Should you take action just because you can?
The BrewDog example illustrates the point perfectly. Is it worth pursuing supposed infringements by small, independent brands that are clearly not providing any real competition or confusion? Taking legal action might result in a win, but if it causes significant brand damage in the process it might not be worth it. A David vs Goliath narrative is a media favourite but could be disastrous in PR terms. Before proceeding, brands must always weigh up their options and decide what they can put up with and what constitutes a dealbreaker.
If you are going to take action, it’s worth thinking creatively about how best to tackle the problem and whether a traditional “cease and desist” letter is even the best option these days.

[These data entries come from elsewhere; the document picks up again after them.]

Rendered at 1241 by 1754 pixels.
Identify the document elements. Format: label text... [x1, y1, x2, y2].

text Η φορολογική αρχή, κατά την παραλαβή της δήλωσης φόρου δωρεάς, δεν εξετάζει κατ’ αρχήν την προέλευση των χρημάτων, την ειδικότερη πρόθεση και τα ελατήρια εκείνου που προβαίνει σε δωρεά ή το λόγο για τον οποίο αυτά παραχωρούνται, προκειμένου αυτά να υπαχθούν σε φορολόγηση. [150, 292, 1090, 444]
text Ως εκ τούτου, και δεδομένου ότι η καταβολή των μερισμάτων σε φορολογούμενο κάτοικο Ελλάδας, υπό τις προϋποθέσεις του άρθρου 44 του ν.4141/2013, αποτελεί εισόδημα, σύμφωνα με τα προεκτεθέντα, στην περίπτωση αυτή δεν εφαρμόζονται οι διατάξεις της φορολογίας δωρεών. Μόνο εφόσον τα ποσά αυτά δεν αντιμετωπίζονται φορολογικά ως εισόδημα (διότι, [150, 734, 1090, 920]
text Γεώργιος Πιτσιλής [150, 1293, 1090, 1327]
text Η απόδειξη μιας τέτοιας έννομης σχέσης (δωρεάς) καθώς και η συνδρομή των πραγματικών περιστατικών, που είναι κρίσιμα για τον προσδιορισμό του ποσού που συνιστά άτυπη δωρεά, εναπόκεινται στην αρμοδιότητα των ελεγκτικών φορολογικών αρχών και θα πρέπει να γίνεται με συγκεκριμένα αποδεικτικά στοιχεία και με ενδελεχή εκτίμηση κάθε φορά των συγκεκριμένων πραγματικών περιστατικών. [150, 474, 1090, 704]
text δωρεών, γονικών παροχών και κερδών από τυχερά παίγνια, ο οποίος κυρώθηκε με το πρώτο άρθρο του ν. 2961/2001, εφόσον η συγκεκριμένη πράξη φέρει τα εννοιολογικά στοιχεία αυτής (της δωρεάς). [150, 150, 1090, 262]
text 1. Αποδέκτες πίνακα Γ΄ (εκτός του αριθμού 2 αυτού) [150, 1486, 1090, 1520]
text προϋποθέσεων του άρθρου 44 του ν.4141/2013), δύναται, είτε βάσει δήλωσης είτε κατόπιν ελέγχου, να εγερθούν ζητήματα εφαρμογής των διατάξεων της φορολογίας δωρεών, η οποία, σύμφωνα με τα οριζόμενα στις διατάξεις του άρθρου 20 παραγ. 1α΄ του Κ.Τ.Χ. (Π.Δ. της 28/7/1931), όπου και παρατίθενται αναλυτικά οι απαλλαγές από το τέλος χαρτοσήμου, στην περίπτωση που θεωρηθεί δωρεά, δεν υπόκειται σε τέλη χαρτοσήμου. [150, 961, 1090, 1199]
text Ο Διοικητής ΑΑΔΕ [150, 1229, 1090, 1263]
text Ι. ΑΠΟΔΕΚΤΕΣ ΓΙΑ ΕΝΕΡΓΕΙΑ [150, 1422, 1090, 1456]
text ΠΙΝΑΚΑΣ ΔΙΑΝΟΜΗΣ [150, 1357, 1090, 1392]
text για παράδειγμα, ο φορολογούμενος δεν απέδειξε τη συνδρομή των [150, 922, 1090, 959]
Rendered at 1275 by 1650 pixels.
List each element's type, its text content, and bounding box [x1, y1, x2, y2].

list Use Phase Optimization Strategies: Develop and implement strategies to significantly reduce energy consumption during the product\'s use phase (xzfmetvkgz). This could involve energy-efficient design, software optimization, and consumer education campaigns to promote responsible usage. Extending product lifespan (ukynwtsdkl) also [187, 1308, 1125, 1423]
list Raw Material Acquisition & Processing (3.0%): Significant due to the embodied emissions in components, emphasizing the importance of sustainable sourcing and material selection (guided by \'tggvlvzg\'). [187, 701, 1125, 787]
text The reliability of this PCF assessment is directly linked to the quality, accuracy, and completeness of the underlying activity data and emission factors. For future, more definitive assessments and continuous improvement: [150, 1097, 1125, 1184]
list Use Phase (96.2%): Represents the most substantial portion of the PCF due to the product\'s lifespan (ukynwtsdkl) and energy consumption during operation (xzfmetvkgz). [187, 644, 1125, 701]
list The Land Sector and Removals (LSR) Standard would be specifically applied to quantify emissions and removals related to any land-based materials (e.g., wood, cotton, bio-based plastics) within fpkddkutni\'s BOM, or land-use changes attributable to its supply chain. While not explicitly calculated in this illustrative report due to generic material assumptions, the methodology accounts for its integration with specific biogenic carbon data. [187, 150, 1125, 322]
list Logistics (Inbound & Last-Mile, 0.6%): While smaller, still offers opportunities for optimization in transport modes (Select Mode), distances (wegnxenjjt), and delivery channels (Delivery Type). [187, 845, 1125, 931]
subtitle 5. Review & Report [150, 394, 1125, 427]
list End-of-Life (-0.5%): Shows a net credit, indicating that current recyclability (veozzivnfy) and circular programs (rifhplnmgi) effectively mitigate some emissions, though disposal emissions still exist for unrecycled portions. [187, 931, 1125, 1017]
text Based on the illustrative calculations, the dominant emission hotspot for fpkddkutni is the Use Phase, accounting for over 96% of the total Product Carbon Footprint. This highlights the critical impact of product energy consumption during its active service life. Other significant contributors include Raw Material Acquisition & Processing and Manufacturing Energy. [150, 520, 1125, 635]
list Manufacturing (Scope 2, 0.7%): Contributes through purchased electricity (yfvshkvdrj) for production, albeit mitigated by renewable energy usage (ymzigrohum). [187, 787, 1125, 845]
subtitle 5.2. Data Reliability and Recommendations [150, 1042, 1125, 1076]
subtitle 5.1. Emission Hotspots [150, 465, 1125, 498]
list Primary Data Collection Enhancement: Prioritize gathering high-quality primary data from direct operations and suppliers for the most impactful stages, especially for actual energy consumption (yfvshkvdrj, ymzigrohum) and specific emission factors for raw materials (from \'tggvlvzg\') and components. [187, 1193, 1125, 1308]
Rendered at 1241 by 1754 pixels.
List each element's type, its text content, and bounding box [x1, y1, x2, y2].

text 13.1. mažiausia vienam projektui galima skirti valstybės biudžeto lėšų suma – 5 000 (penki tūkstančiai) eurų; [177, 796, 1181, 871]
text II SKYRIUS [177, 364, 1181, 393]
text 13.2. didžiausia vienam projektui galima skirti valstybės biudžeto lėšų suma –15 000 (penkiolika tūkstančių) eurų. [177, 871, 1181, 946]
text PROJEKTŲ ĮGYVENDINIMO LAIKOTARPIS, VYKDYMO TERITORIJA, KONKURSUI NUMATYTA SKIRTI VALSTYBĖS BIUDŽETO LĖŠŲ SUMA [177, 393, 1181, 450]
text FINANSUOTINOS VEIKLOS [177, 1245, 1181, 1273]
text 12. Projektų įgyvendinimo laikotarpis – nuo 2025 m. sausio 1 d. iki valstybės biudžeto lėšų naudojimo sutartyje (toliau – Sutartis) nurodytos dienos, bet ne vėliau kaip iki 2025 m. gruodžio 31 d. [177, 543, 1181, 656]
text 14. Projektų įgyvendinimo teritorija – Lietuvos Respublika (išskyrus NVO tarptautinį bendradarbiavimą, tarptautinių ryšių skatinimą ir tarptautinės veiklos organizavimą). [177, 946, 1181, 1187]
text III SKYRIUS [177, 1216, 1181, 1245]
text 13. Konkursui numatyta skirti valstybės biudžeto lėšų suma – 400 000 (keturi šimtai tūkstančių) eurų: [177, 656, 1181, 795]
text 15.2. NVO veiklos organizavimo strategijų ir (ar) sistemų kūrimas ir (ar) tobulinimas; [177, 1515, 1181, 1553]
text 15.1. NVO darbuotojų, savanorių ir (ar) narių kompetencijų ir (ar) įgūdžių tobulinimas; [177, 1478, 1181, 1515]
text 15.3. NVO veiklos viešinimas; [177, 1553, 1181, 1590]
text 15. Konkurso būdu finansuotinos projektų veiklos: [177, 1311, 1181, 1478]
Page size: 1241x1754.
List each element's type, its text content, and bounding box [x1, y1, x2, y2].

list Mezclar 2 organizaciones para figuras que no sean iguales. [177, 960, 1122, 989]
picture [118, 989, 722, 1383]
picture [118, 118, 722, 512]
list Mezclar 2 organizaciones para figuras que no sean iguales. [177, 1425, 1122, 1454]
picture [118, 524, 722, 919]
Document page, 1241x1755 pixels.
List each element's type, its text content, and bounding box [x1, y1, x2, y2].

Netflix’s “cease and desist” to an unauthorised bar called “Stranger Things” – of the same name as the highly popular Netflix Original drama – was a stroke of genius. Instead of legal speak, the letter said Netflix didn’t want to come across as a “wastoid” and asked the bar owners not to make them “call your mom”, but left the recipients in no doubt as to their intentions. The letter went down an absolute storm on social media, boosting both Netflix’s legal position and their kudos in a single masterstroke.
It is therefore always advisable to seek professional legal counsel when it comes to IP infringements. Talking through the legal (and creative!) options available before posting angry accusations on Twitter will give everybody some thinking time. More importantly, it gives brands a chance to decide what ‘winning’ really looks like and prevent an unjustified threats action that could lead to potentially damaging repercussions. Who knows, you might even get some good publicity out of it if you play your cards right!